Dean Bond once described himself as “just an old country boy who made a living out of his hobby.”

A newspaper reporter, after interviewing Dean, concluded that “he’s got Southern earth in his soul.” That about says it all for the man who spent 29 years with the Alabama Cooperative Extension Service at Auburn University. The self-proclaimed old country boy died on July 11, 2009, at the age of 89.

The reporter also captured another of Dean’s philosophies: “A friendly man who finds social formalities extravagant and superficial.” There was nothing superficial about Dean Bond. He never tried to be anybody but himself. He knew peanuts and he knew soybeans. But he never seemed happier than when he became a home gardening specialist. He could hold up a ripe homegrown tomato and admire it as if it were fine jewelry. He scoffed at a lot of shipped-in vegetables as having the taste of unflavored Jell-O. The state’s farmers and gardeners, thousands of them, depended on Dean for the latest research information. They appreciated his down-home, sitting-on-the-front-porch approach to education.

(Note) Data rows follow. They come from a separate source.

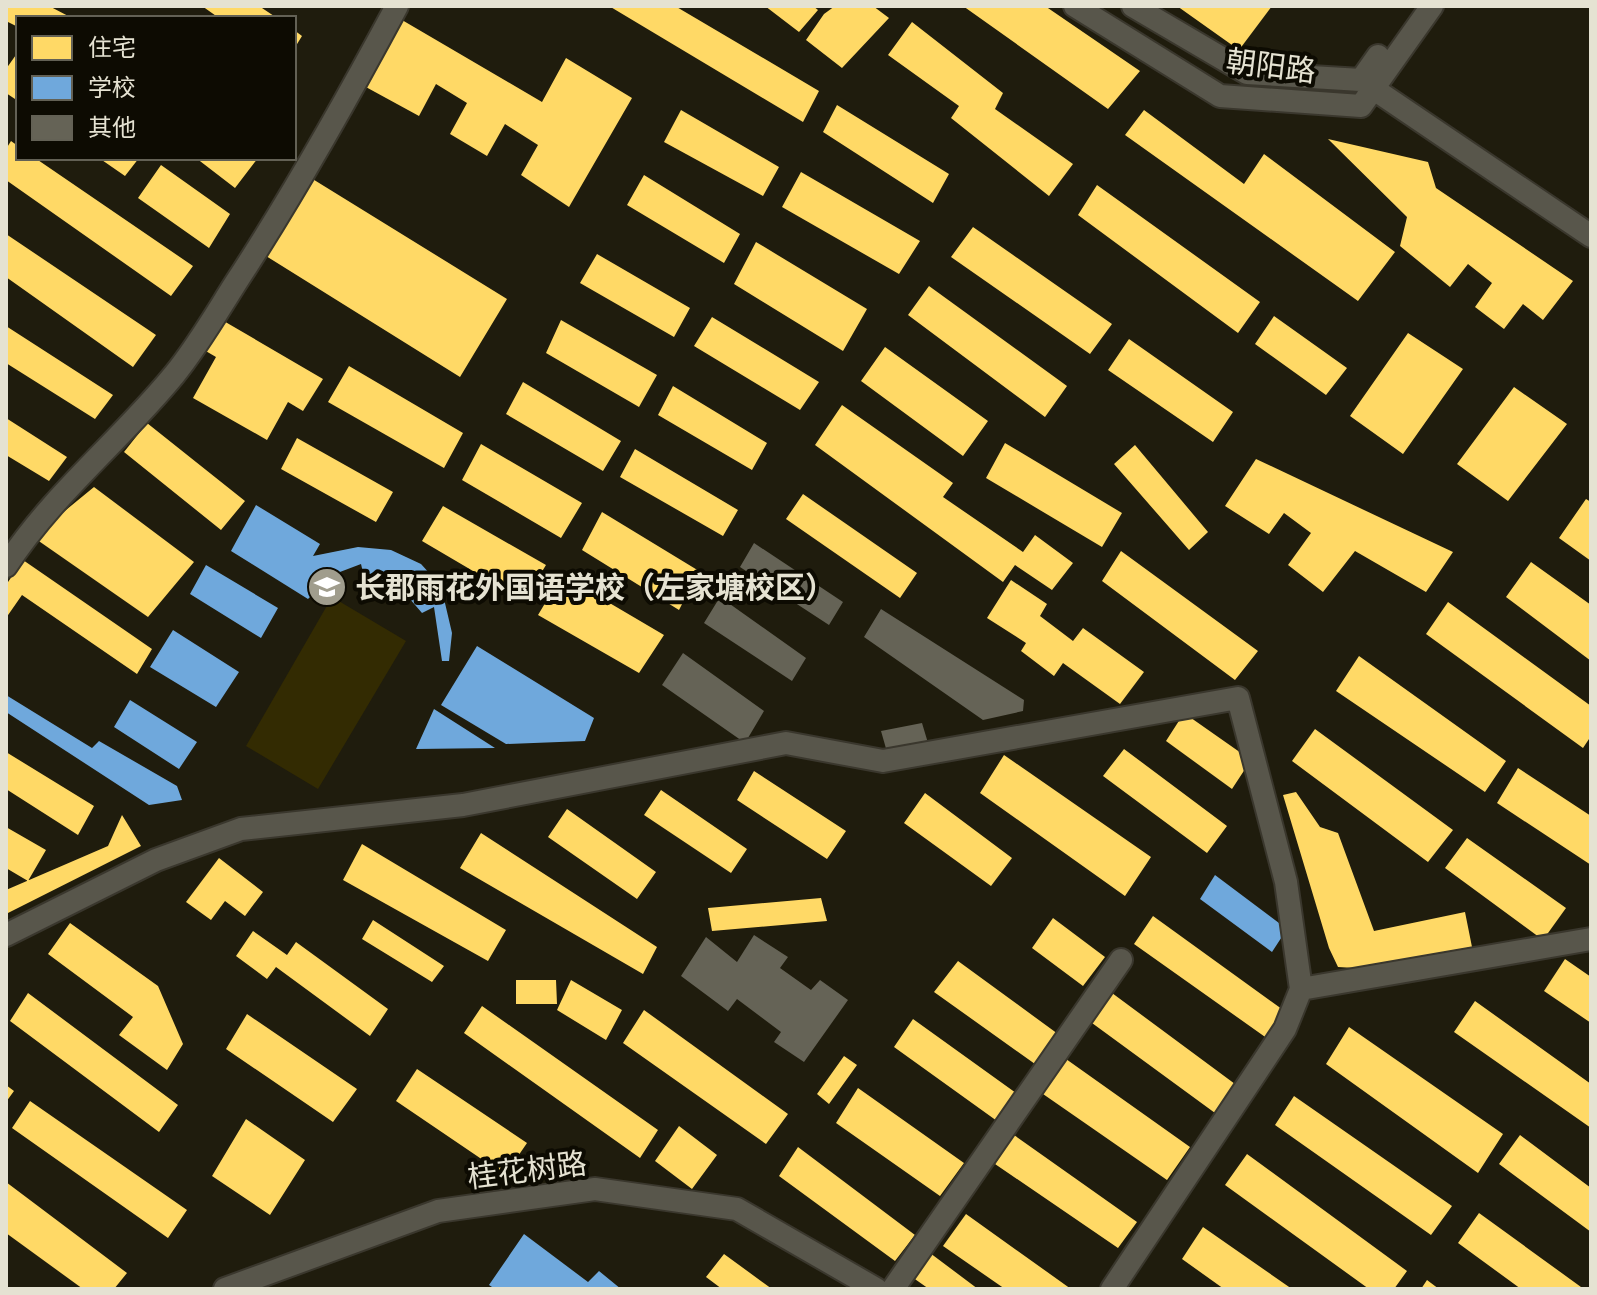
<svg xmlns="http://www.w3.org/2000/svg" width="1597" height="1295" viewBox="0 0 1597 1295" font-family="Figtree,'Noto Sans SC',sans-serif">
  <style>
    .pitch { fill: #332b02 }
    .homes { fill: #ffd966 }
    .schools { fill: #6fa8dc }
    .building { fill: #656356 }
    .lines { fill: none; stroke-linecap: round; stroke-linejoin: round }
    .minor-casing { stroke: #3a372d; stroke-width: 26 }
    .minor { stroke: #58564b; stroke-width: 22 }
    .labels { text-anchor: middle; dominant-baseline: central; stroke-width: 8; stroke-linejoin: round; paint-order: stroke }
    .street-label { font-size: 30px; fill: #e5e2d2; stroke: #0d0b02 }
    .poi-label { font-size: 30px; font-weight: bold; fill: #e5e2d2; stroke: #0d0b02; text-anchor: start }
  </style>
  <rect width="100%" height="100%" fill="#1f1c0d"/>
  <!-- pitch -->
  <path class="pitch" d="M332,597L406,641L318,789L246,746Z"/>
  <!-- homes -->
  <path class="homes" d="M6,6H49L72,18H18V27L6,21Z
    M202,6H259L277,18H219Z
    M609,6H675L819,91L803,122Z
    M765,6H813L818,10L799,32Z
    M835,6H873L889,18L842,68L806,40L824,14Z
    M963,6H1045L1140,71L1108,109Z
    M1177,6H1272L1239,50Z
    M402,20L542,102L566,58L632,98L569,207L521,175L538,145L505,124L487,156L450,134L467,103L436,84L419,116L364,86Z
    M912,22L1003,93L995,109L1073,164L1049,196L951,118L959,106L888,55Z
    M294,30L302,36L294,49Z
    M18,52V101L6,93V69Z
    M837,105L949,174L933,203L823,132Z
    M681,110L779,167L763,196L664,142Z
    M1144,110L1244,184L1264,154L1395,252L1358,301L1125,135Z
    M1328,139L1428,162L1436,188L1573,281L1543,320L1523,304L1504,329L1475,307L1492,283L1468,264L1450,287L1400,246L1407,217Z
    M11,141L18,146V158H35L193,266L171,296L6,180V149Z
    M99,158H139L125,176Z
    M196,158H258L235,188Z
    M161,165L230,214L209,248L138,198Z
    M801,172L920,241L899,274L782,207Z
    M644,175L740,234L724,263L627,205Z
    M311,178L507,299L460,377L266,256Z
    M1097,185L1260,302L1238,333L1078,215Z
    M973,227L1112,324L1090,354L951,257Z
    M6,234L156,335L133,367L6,277Z
    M756,242L867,309L843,351L734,284Z
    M597,254L690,308L674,337L580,283Z
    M929,286L1067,386L1045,417L908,315Z
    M1274,316L1347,368L1326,395L1255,344Z
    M712,317L819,382L800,410L694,346Z
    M222,320L323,379L303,411L288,402L267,440L193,398L216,357L204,350Z
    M561,320L657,375L639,407L546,353Z
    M6,326L113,395L95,419L6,363Z
    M1408,333L1463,369L1403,454L1350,416Z
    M1129,339L1233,412L1213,442L1108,370Z
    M885,347L988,421L963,456L861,381Z
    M349,366L463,433L444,468L328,402Z
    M523,382L621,441L603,471L506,414Z
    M673,386L767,443L752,470L658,415Z
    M1514,387L1567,424L1508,501L1457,464Z
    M842,405L953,483L943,497L1023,552L1035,535L1073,563L1052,590L1015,565L1003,582L815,445Z
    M6,418L67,457L49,481L6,455Z
    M147,423L245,501L221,530L124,452Z
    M297,438L393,492L376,522L281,469Z
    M1005,443L1122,513L1102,547L986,478Z
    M481,444L582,503L561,538L462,480Z
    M1135,445L1208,532L1189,550L1114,464Z
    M635,449L738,510L723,536L620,477Z
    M1256,459L1453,552L1426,592L1355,551L1323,592L1288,565L1311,533L1284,513L1269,534L1225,506Z
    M94,487L194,562L148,617L33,537Z
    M803,494L917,573L900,598L786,519Z
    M1586,499L1591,502V561L1559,538Z
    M443,506L546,565L524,601L422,541Z
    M602,512L699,571L679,610L582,550Z
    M1121,551L1258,651L1235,680L1102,581Z
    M23,560L152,649L137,674L22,595L6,618V585Z
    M1531,562L1591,605V661L1506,597Z
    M562,575L664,635L639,673L538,615Z
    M1011,580L1047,604L1040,616L1073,641L1083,628L1144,672L1120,704L1063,663L1054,676L1021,651L1026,643L987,618Z
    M1448,602L1591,706V736L1583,748L1426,634Z
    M1359,656L1506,761L1485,792L1336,691Z
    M1184,713L1251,760L1232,789L1166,741Z
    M1315,729L1453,830L1428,862L1292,761Z
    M1124,749L1227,826L1207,853L1103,776Z
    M6,752L94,806L78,835L6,789Z
    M1004,755L1151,857L1125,896L980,793Z
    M1518,768L1591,816V865L1497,803Z
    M754,771L846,831L827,859L737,800Z
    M661,790L747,849L731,873L644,815Z
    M1296,792L1320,827L1338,833L1374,931L1465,912L1472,947L1355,968L1338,967L1329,948L1283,795Z
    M925,793L1012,858L991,886L904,823Z
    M567,809L656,872L637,899L548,837Z
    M122,815L141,846L6,914V890L108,846Z
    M6,827L46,850L28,881L6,868Z
    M481,833L657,947L643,974L460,868Z
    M1467,838L1566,908L1543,940L1445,868Z
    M362,844L506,930L488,961L343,880Z
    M219,858L263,892L245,916L225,901L211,920L186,902Z
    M821,898L827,921L712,931L708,908Z
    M1153,916L1286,1012L1268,1039L1134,944Z
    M1053,918L1105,957L1083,986L1032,948Z
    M373,920L444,966L432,982L362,939Z
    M70,923L158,986L183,1044L167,1070L119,1035L133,1017L48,954Z
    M253,931L287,955L296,942L388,1009L370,1036L276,967L267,979L236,956Z
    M1565,959L1591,977V1023L1544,991Z
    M958,961L1058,1034L1035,1064L934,992Z
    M516,980H556L557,1004H516Z
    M571,980L622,1010L606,1040L557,1010Z
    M28,993L178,1105L159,1132L10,1021Z
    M1112,993L1235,1084L1215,1113L1092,1023Z
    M1475,1001L1591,1084V1128L1454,1032Z
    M482,1006L658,1130L640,1158L464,1033Z
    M644,1010L788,1114L766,1144L623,1043Z
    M247,1014L357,1089L333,1122L226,1049Z
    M913,1019L1016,1093L997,1121L894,1047Z
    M1349,1027L1503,1134L1478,1173L1326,1064Z
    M844,1056L857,1065L829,1104L817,1094Z
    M1066,1059L1190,1147L1167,1180L1043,1094Z
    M417,1069L527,1143L505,1175L396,1101Z
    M6,1085L14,1091L6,1102Z
    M858,1088L964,1163L940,1196L836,1123Z
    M1294,1096L1452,1206L1431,1235L1275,1125Z
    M30,1101L187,1210L168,1238L12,1128Z
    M246,1119L305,1160L270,1215L212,1176Z
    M679,1126L717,1155L692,1189L655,1161Z
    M1014,1135L1137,1222L1118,1248L995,1164Z
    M1520,1135L1591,1188V1232L1499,1164Z
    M798,1147L915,1235L895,1261L779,1176Z
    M1247,1154L1407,1271L1394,1289H1369L1225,1185Z
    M6,1182L127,1273L114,1289H83L6,1233Z
    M1479,1213L1581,1287L1579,1289H1521L1458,1243Z
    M966,1214L1071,1289H1005L943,1246Z
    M1203,1227L1292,1289H1224L1182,1259Z
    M930,1253L978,1289H929L912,1277Z
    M724,1254L772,1289H722L706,1277Z
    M1427,1280L1439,1289H1421Z"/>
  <!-- schools -->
  <path class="schools" d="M256,505L320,544L313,556L358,547L391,550L421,564L441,586L452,633L449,661H442L434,607L422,613L403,591L384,581H365L361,564L332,575L308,599L231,551Z
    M206,565L278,608L261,638L190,594Z
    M173,630L239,672L216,707L150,667Z
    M477,646L594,718L585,741L506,744L441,705Z
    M6,695L92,748L99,741L177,786L182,800L149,805L6,712Z
    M130,700L197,742L179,769L114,727Z
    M434,709L495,748L416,749Z
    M1215,875L1287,929L1272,952L1200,899Z
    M524,1234L588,1282L599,1271L621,1289H495L489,1285Z"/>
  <!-- building -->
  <path class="building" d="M754,543L843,602L829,625L740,567Z
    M720,597L806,658L792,681L704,623Z
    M881,609L1024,700L1023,711L983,720L864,637Z
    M683,653L764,711L745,743L662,685Z
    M922,723L928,743L887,752L881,731Z
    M754,935L788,957L780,968L811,990L820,980L848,1000L804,1062L774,1042L781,1032L737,999L728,1011L681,976L706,937L737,962Z"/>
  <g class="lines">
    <defs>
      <path id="minor" d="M1075,6L1220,96L1361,106L1432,6
        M1133,6L1247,73L1361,80L1378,56
        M1362,81L1591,236
        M6,566C53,494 120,441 174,375C197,347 216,314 235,284C294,194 346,101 397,6
        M6,935L156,860L241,829L463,805L786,743L883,761L1238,698L1286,882L1301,989L1285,1029L1112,1289
        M1301,989L1591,939
        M225,1289L438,1211L595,1189L737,1209L876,1289
        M893,1289L1121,960"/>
    </defs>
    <!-- minor casing -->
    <use href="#minor" class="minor-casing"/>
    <!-- minor -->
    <use href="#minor" class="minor"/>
  </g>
  <!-- icons -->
  <defs>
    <symbol id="school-disc" viewBox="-11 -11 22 22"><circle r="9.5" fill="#a09d8d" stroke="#0d0b02"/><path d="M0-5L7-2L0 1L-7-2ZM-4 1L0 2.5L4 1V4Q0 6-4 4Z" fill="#fff"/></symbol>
  </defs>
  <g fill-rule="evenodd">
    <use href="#school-disc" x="305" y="565" width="44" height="44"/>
  </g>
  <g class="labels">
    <!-- street labels -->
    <g class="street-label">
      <text transform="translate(1271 66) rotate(7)">朝阳路</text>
      <text transform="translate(527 1170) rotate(-7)">桂花树路</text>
    </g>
    <!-- poi labels -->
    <g class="poi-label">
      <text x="355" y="587">长郡雨花外国语学校（左家塘校区）</text>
    </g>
  </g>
  <!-- border -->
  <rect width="1597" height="1295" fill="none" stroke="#e5e2d2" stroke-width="16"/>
  <!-- legend -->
  <rect x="16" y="16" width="280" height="144" fill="#0d0b02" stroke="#636155" stroke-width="2"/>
  <rect x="32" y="36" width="40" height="24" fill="#ffd966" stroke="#636155" stroke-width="2"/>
  <text x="88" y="56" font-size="24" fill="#e5e2d2">住宅</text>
  <rect x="32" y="76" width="40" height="24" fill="#6fa8dc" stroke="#636155" stroke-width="2"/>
  <text x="88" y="96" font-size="24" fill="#e5e2d2">学校</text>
  <rect x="32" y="116" width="40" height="24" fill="#656356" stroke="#636155" stroke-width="2"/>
  <text x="88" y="136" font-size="24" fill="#e5e2d2">其他</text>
</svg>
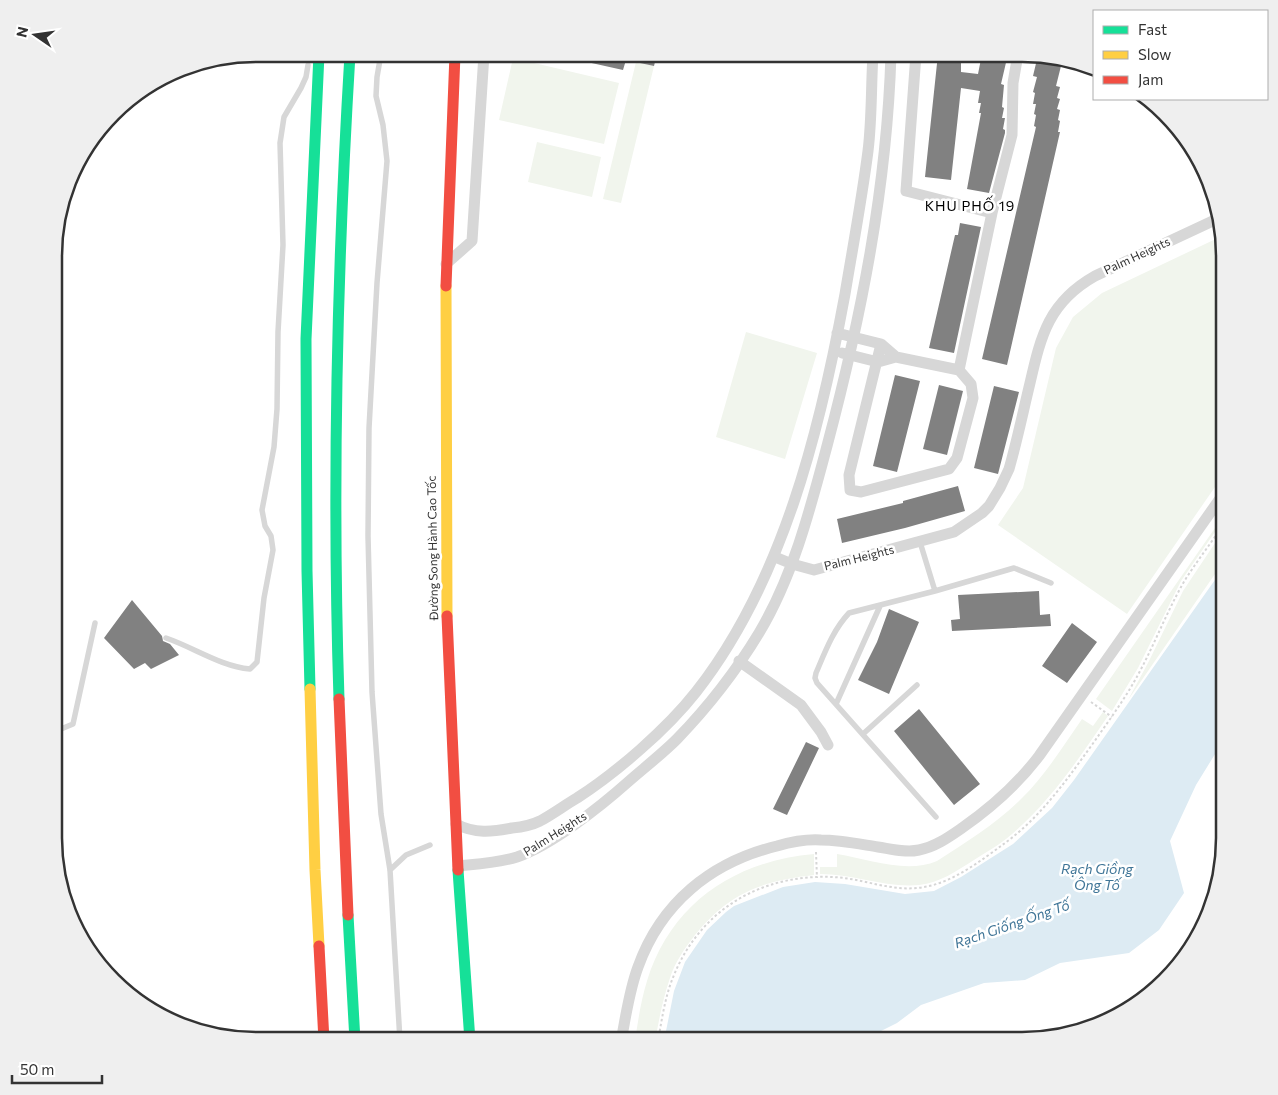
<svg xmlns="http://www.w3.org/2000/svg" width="1278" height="1095" font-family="Commissioner,sans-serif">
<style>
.green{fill:#f1f5ed}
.water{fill:#ddebf3}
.building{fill:#818181}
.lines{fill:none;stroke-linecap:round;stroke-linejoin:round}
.path{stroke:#d6d6d6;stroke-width:2;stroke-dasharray:2.5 2.5;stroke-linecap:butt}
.lane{stroke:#d7d7d7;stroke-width:5.5}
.street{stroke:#d7d7d7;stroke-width:11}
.fast{stroke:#16e098;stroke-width:11}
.slow{stroke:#ffcf43;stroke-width:11}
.jam{stroke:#f24e42;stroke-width:11}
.labels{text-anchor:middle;stroke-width:5;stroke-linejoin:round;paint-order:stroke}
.street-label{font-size:12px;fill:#333;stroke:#fff}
.neighbourhood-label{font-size:14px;letter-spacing:1px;fill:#000;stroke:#fff}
.water-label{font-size:14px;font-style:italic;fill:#3f7597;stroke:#fff}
.rim{fill:none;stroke:#333;stroke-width:2.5}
</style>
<rect width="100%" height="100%" fill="#fff"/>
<path class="green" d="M513,58L619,83L604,144L499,120Z
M636,62L654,66L621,203L603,199Z
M537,142L601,157L592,197L528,182Z
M1222,236L1224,243V474L1127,614L998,525L1023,488L1056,348L1073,317L1102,293Z
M746,332L817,353L785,459L716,437Z
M1224,515V519L1181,581L1138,668L1112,711L1096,699Z
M1221,534L1222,540L1224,541V561L1128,700L1149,661L1183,591Z
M1103,712L1108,716C1078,760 1048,805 1006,839C996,847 984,853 974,860C956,871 940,883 919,885C886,888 853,874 820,874V867H837V854C869,859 906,874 937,861C966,842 996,824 1021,799C1045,776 1063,746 1082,719L1093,726Z
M814,854V875C761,881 729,893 695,935C685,948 675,962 670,978C663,998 659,1020 655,1041H635C638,1021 641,1000 647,981C671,903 735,861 814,854Z"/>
<path class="water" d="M1224,567V744L1220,746L1196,785L1170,841L1184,893L1159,930L1129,953L1060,963L1025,980L984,983L921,1005L897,1023L871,1036L856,1041H664L674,991L685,962L707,930L726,912L734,906L783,887L815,882L845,884L905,894L934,891L961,877L1013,844L1052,808L1074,780Z"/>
<path class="building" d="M570,54H657L654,66L626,60L623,70L569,58Z
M938,54H961V72L978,74L982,54H1008L1001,84L1004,85L1002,107L1004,108L1002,118H1005L1003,129L1005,130V133L989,193L967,189L981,113H979L981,103H978L980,91L961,88L951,180L925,177Z
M1038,55L1062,62L1056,86L1060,87L1057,98L1060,99L1057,109L1060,110L1058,120L1060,121L1058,132H1060L1007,365L982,359L1036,127L1034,126L1036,115L1034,114L1036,104H1033L1035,93L1033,92L1037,77L1033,76Z
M960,223L981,227L954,353L929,348L955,235H958Z
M895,375L920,381L897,472L873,466Z
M939,385L963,391L947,455L923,449Z
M994,386L1019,392L998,474L974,468Z
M958,486L965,511L905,528L842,543L837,519L903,503V501Z
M1039,591L1040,615L1050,614L1051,626L952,631L951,620L960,619L958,595Z
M132,600L162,636L163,641L170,644L179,655L151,669L145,663L134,669L104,638Z
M889,609L919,622L889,694L858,680L877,642Z
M1072,623L1097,642L1067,683L1042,666Z
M919,709L980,784L954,805L894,731Z
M806,742L819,748L787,815L773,809Z"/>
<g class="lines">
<path class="path" d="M1091,702L1112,717
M816,852L817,878
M658,1041C662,1019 665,996 674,975C701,909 762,874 832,877C863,878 893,893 924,887C952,883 982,860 1005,843C1042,816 1068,778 1094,742C1110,719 1127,696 1140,671C1156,641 1168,609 1185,580C1197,561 1211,543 1224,524"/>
<path class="lane" d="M381,54L377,77L376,96L383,125L387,161L377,283L369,428L368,536L372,692L381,814L390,870L400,1041
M920,542L935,591
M166,638C195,648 220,666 250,669L257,662L264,598L273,550L271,536L265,526L262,510L274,447L277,409L278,332L283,245L280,143L284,117L301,88L306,77L308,65
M836,704L880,606
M54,728L61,729L73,724L95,623
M863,734L917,685
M936,817L817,683L815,678L816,673C825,652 833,630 849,613L935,591L1014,568L1051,583
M390,870L406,855L430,845"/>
<path class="street" d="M916,54L906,191L992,213
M446,264L472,241L484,54
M837,333L881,344L896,357L878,362L842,353
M881,344L849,475L850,490L861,492L949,469L957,458L973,398L971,384L959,370L896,357
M959,370L992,213L1012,135L1013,83L1018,54
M775,557L792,564L814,570L954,532L982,513L989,506L1000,488L1009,469C1017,441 1023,412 1030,383C1041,335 1049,302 1095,276L1217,219
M739,661L801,705L821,732L828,745
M456,824C475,834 492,832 512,828C522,827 532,825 540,821C553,814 565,805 577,798C616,773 667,729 696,692C783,581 820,430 845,294C853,246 862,198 868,151C872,119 871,86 873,54
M458,866C478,864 498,863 517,857C552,845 601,806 628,782C644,768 662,754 677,739C708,707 736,671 759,633C793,576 810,510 827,446C861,318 887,187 891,54
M621,1041C626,1016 629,991 638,967C661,903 711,862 777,846C791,842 807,839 821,840C840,840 859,844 878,847C891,849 905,853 919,850C935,847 949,837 962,828C992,807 1017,785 1039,756L1224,493"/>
<path class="fast" d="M310,689L307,571L306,339L319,54
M339,699C332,484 337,269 350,54
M458,870L470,1041
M348,915L355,1041"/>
<path class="slow" d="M446,286L447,616
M310,689L315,870L319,946"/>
<path class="jam" d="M446,286L455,54
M447,616L458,870
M339,699L348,915
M319,946L324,1041"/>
</g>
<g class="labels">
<g class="street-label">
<text transform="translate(1137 256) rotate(-25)" y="4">Palm Heights</text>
<text transform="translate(433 548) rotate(-91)" y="4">Đường Song Hành Cao Tốc</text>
<text transform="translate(859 558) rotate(-14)" y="4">Palm Heights</text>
<text transform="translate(555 834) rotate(-32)" y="4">Palm Heights</text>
</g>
<g class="neighbourhood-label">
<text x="970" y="211">KHU PHỐ 19</text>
</g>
<g class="water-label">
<text x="1097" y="874">Rạch Giồng<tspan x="1097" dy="16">Ông Tố</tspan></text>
<text transform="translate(1012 924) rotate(-19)" y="5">Rạch Giống Ống Tố</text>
</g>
</g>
<path d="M0 0H1278V1095H0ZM256 62H1022A194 194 0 0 1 1216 256V838A194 194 0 0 1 1022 1032H256A194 194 0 0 1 62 838V256A194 194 0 0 1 256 62Z" fill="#efefef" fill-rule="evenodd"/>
<path class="rim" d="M256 62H1022A194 194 0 0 1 1216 256V838A194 194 0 0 1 1022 1032H256A194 194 0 0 1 62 838V256A194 194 0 0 1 256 62Z"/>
<rect x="1093" y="10" width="175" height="90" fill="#ffffff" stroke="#adadad"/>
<rect x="1103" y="26" width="25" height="8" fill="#16e098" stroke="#adadad"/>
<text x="1138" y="35" font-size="15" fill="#333333">Fast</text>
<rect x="1103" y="51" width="25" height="8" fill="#ffcf43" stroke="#adadad"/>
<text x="1138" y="60" font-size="15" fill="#333333">Slow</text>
<rect x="1103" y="76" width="25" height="8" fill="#f24e42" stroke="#adadad"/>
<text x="1138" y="85" font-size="15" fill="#333333">Jam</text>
<g transform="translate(35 35) rotate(283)" stroke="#ffffff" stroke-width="4" paint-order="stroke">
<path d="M0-4L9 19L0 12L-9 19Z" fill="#333333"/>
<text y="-8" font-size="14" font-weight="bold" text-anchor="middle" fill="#333333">N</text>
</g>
<path d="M12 1075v8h90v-8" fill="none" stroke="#333333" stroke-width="2.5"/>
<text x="20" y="1075" font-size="15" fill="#333333" stroke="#ffffff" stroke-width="4" paint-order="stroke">50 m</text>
</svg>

There’s another thing about Dean Bond. He never let a little sweat send him home to air conditioning. A picture of Dean at his vegetable garden shows him wiping the perspiration from his face. He had learned about sweat and hard work on the family farm near Clayton and on the surrounding farms of his relatives.

The Navy veteran, with a degree in agricultural science from Auburn, started work with the Extension Service in 1955 as an assistant agent in Dothan. He also earned B.S. and M.S. degrees in agricultural education at Auburn.

He and his wife, Evelyn, affectionately known as Brownie, moved to Auburn in 1960 when he was promoted to Extension specialist in peanuts and soybeans. The Bonds had been married 62 years at the time of his death. Survivors in addition to his wife are a daughter Jeanne Townsend of Knoxville, Tennessee; one son, Johnny, of Charlottesville, Virginia; and three grandchildren.

He touched the lives of many people in Alabama, and to honor his life, the name Merrill Dean Bond is inscribed on the dedicatory plaque of the Extension Memorial Chapel.